Heaven stooped and gathered the small girl into her arms, attempting to hug her own sadness away with Angel’s. “Me, too. But she’s not, so we’re going to be strong, right? The Wharton women are capable, that’s what Pa says, and that’s what we are—Wharton women.” Heaven wished for the same confidence she’d used in her tone. Instead, her stomach looped into a knot and pulled tight. If Pa didn’t come home soon, she wasn’t quite sure what she would do.
Thankfully, it wasn’t spring, so she didn’t have to worry about plowing, and her great-uncle seemed to have had an affinity for green beans. There had to be a hundred jars of them in the cellar, but without Pa around, they hadn’t been able to get fresh meat. She’d tried shooting rabbits, but she always missed. There were a few pieces of smoked beef and ham in the spring cellar that would take them through another month. After that, Heaven realized she’d have to leave Angel in the cabin while she went out to hunt something bigger and slower.
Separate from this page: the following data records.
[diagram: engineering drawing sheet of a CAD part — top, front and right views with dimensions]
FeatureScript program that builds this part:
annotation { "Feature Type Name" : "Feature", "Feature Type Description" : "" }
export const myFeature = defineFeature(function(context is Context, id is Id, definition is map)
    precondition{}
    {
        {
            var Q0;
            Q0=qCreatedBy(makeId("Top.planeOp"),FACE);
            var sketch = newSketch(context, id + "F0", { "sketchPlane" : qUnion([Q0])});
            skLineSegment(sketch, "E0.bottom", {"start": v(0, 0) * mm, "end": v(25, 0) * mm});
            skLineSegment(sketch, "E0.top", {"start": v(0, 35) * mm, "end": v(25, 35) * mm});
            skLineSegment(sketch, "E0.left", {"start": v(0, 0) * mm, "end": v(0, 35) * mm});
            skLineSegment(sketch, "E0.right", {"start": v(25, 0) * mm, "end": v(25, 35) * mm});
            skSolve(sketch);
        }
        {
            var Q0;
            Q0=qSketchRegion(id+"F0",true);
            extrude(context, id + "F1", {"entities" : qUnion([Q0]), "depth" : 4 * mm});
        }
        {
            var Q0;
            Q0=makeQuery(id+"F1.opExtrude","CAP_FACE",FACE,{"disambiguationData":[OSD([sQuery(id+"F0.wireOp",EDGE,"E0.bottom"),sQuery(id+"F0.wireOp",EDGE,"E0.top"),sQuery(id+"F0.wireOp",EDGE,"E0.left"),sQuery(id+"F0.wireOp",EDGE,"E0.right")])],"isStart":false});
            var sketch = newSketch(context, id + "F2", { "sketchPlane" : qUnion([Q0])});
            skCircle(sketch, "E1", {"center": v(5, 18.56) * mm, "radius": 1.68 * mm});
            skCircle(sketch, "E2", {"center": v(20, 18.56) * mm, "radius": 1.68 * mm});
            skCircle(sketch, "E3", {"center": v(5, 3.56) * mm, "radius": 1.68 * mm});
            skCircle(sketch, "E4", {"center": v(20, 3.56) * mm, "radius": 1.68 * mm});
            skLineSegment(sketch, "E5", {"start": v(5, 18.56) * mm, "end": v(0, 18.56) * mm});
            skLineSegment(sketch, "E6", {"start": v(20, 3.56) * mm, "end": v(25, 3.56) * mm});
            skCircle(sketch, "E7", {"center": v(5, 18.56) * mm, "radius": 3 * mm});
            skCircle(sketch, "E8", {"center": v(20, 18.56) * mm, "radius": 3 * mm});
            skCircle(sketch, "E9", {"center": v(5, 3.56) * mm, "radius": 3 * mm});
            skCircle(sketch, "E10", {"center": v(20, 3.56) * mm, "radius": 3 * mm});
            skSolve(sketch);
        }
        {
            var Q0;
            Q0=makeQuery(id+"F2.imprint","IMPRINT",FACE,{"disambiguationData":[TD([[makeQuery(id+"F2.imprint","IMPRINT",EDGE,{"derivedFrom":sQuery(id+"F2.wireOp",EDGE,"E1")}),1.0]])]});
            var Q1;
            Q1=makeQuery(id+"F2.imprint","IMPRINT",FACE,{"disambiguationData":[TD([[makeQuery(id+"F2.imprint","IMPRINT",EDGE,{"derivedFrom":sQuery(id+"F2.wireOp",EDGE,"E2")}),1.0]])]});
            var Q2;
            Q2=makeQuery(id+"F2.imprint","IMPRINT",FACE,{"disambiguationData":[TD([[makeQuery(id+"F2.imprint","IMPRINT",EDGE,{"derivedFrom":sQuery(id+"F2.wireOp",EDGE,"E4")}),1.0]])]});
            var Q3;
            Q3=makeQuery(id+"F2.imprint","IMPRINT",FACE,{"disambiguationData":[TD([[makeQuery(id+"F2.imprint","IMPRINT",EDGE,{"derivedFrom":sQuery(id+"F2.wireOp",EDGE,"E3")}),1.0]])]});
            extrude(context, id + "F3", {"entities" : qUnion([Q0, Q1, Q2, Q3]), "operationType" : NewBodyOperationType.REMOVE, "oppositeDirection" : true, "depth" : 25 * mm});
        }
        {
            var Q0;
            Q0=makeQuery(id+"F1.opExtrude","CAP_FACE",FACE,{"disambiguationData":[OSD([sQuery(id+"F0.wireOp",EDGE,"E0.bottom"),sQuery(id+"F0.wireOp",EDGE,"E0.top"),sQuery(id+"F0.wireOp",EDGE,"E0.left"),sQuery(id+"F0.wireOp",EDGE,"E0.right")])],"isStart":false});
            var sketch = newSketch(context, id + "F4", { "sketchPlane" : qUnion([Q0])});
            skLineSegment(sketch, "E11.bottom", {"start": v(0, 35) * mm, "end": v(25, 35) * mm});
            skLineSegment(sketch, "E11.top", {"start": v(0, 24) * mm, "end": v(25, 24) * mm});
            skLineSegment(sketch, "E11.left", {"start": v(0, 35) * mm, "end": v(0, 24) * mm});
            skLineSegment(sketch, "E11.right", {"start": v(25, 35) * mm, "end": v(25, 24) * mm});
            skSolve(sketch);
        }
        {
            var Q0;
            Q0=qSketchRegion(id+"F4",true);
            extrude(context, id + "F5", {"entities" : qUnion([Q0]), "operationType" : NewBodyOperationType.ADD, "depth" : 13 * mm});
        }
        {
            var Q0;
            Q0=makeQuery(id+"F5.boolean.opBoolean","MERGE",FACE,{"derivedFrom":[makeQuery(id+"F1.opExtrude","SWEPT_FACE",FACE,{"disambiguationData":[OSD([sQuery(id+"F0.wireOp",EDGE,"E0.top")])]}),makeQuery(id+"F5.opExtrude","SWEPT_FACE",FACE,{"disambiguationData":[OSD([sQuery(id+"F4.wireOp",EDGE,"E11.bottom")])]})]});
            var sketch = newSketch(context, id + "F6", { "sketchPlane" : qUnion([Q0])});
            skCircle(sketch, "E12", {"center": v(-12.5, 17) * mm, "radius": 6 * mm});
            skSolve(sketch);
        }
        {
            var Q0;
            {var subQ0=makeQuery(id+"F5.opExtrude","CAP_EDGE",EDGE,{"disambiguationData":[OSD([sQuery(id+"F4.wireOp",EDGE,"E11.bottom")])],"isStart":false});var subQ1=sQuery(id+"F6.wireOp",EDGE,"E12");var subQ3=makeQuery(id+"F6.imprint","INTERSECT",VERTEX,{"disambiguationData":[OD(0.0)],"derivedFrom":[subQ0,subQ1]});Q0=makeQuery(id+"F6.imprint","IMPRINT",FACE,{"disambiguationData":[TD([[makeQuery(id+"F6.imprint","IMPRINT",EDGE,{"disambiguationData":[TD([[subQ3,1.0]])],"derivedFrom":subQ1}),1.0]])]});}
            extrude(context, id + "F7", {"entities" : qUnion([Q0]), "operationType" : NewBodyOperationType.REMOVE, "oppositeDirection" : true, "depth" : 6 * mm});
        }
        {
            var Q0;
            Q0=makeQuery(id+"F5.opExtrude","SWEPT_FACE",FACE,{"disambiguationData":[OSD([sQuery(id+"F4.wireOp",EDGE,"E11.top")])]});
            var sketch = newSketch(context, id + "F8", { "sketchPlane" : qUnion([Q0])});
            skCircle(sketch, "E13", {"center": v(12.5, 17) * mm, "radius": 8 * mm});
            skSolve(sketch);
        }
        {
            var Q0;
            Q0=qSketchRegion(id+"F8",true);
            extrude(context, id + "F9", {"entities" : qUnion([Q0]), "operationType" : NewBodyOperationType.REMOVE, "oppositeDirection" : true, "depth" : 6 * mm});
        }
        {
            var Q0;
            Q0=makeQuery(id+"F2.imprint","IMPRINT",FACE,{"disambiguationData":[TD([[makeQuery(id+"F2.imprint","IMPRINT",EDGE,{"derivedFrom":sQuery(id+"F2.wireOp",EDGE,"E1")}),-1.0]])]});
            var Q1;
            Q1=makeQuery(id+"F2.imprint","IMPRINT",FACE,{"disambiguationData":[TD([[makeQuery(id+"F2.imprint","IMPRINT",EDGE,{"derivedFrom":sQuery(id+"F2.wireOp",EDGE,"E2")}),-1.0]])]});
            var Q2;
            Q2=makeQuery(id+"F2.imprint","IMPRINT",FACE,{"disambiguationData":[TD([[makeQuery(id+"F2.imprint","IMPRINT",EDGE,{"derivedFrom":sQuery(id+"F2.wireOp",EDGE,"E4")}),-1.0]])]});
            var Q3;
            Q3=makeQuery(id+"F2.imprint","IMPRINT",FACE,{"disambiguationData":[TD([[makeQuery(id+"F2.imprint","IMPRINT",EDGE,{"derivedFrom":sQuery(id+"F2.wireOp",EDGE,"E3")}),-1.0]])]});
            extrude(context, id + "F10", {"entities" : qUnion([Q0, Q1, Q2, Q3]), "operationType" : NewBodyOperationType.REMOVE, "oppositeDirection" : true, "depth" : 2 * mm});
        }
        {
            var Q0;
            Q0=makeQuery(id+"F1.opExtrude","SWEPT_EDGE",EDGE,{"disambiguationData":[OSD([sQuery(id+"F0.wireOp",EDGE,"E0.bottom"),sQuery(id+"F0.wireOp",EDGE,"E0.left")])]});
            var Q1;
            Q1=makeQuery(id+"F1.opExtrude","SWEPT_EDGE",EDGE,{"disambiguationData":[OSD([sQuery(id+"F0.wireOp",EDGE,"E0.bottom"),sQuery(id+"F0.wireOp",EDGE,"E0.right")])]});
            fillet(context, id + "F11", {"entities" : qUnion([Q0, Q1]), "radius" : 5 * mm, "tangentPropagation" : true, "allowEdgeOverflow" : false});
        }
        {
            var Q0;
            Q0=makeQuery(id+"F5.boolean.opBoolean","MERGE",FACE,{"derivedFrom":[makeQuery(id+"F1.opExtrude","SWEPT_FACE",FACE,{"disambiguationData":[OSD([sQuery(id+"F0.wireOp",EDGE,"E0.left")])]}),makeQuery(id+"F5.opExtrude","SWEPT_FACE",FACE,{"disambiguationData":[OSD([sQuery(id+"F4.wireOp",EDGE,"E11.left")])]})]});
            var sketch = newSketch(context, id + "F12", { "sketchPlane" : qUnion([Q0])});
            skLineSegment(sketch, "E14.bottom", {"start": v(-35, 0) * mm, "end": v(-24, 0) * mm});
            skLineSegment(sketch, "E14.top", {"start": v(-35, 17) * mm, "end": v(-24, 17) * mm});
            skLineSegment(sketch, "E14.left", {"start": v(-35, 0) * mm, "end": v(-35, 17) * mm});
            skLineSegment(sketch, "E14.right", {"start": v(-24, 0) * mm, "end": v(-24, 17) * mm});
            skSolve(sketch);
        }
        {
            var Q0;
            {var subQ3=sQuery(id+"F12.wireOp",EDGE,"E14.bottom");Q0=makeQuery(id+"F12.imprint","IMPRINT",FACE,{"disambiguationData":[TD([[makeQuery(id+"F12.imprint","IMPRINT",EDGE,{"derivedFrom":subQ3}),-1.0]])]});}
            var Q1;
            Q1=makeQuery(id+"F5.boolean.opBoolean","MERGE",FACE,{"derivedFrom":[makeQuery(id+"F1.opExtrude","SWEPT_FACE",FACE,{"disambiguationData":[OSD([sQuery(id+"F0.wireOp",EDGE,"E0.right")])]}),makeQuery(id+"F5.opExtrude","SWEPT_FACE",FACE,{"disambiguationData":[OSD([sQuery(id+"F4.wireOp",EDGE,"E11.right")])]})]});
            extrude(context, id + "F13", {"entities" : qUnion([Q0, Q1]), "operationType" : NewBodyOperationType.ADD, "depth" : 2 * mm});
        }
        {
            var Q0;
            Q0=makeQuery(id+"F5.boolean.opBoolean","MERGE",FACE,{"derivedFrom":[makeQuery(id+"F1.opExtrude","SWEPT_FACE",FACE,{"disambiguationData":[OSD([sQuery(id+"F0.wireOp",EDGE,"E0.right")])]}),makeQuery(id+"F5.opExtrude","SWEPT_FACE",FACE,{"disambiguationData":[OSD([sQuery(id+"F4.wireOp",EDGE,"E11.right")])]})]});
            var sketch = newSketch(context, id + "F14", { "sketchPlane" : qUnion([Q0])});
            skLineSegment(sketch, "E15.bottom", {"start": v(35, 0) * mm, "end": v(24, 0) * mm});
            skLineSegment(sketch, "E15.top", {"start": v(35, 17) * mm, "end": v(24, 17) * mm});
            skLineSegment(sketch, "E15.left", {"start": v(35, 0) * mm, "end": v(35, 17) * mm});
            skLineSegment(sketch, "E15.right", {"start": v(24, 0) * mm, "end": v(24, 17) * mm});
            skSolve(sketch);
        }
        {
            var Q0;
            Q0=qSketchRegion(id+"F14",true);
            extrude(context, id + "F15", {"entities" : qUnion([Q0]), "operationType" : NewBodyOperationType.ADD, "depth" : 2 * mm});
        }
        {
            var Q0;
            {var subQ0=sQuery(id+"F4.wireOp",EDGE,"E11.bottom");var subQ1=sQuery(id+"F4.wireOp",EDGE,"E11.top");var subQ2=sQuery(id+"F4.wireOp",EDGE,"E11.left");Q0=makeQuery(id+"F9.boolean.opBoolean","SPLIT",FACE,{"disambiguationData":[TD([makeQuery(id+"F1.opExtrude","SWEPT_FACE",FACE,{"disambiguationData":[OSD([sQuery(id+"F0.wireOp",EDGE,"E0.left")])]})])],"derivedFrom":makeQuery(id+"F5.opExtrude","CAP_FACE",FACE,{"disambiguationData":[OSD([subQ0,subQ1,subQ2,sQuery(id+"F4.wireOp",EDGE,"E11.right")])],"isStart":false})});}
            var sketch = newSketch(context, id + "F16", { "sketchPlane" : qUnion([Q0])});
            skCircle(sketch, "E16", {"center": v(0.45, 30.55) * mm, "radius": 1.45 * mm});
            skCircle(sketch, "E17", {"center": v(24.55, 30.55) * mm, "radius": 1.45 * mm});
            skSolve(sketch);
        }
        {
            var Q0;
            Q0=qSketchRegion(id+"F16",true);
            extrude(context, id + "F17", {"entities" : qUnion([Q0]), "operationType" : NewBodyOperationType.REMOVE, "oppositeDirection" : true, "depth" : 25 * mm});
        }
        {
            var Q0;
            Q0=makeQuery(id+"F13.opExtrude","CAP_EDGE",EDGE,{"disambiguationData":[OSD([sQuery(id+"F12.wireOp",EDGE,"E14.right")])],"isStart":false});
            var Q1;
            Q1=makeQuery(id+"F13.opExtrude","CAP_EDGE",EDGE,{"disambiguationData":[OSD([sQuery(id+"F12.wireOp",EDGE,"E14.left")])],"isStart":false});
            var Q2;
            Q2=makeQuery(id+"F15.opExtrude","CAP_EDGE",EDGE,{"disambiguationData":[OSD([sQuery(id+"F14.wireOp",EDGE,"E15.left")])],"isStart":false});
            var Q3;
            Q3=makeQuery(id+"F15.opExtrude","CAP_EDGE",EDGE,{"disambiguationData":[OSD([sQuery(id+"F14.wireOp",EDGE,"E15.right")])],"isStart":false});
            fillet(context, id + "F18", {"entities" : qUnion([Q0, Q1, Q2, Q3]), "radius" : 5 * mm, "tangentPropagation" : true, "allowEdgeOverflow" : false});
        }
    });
And what will I do when I kill it?
Her parents had sold their beautiful home and moved into this little two-room cabin in Friendship because Pa had been fearful the battle might reach Nashville. At least that was the story they told their daughters, but Heaven found out it was because her pa had lost the house in a game of cards. Turned out moving from Nashville kept them from being killed in the war. And Heaven and Angel were safe, but not her mother. Her parents should have taken the offer of Heaven’s friend, Annabelle. Annabelle’s father offered to let them live in their carriage house. Her father was too proud to do that, Ma said. At least there Heaven knew what to do and suspected she would still have her ma.
Now Heaven had been left in charge without the knowledge she needed to run a home without help. They had been to the only church in town a few times, not often enough to make any friends, at least not any close friends like she had in Nashville. In Nashville, they had floors that gleamed from wax. Here the floor was made of rough wood planks, and crawling creatures had made their way into the cabin all summer. Now that it was cold, it was the mice they had to worry about.
In Nashville, before the war, she only had to worry about small things. Would she be able to get to the Sunday social if it rained? Would Jake like her new hair ribbon?
At the thought of Jake, molasses-thick sadness filled her soul. Things would have been different if he’d returned from the war. But that was before. She had to remember that life was over because of that awful war, and she had to set it behind her.